Pada satu sisi, kita dapat menilai pernyataan ini disampaikan oleh Nebukadnezar sebagai sebuah pengakuan kuasa Allah yang didasari oleh perasaan takut. Peristiwa yang baru saja ia saksikan, ketika Sadrakh, Mesakh dan Abednego keluar dari perapian tanpa terjadi sesuatupun telah menimbulkan ketakutan yang begitu besar dalam diri Nebukadnezar. Ia memandang Allah sebagai sosok yang berkuasa. Hal yang disayangkan adalah ia hanya memandang Allah secara demikian, dari perspektif kekuasaan. Mungkin ini pula yang membuat Nebukadnezar, seperti penilaian Calvin, berulang kali mengubah sikapnya terhadap Allah. Tidak heran jika berikutnya Nebukadnezar justru memberikan titah yang menimbulkan ketakutan tambahan bagi rakyatnya.
Seperti yang muncul pada ayat 29, Nebukadnezar berkata, “Sebab itu aku mengeluarkan perintah, bahwa setiap orang dari bangsa, suku bangsa atau bahasa mana pun ia, yang mengucapkan penghinaan terhadap Allahnya Sadrakh, Mesakh dan Abednego, akan dipenggal-penggal dan rumahnya akan dirobohkan menjadi timbunan puing, karena tidak ada allah lain yang dapat melepaskan secara demikian itu.” Nebukadnezar menanamkan ketakutan dalam diri rakyat Babel terhadap Allah.

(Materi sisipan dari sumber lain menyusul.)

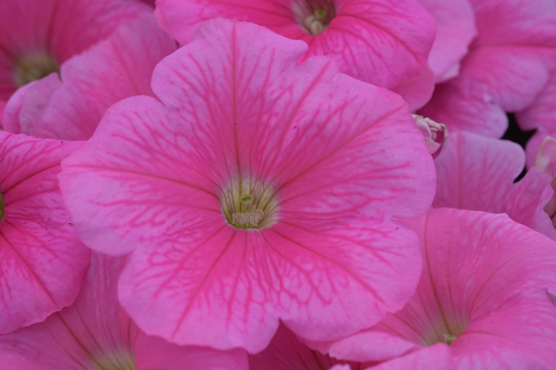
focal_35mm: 105
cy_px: 185
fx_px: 1621
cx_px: 278
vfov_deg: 13.0
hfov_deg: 19.5
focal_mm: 105
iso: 4000
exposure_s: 1/500
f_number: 20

Apakah sikap demikian adalah hal yang benar dalam kehidupan beriman? Apakah beriman kepada Allah berarti kita menjadi ketakutan terhadap-Nya? Apakah iman berarti ketakutan? Kita tentu sepakat bahwa sikap yang demikian tidak dapat dikategorikan sebagai wujud iman. Iman yang demikian bersifat sementara karena pada saat ketakutan itu mulai pudar, maka pada saat itulah keimanan akan menghilang.
Sahabat Alkitab, marilah kita membangun keimanan yang berlandasakan ketulusan kepada Allah, bukan berlandaskan ketakutan.
Iman semestinya dibangun dengan dasar ketulusan dan keintiman relasi, bukan melalui perasaan takut apalagi terancam.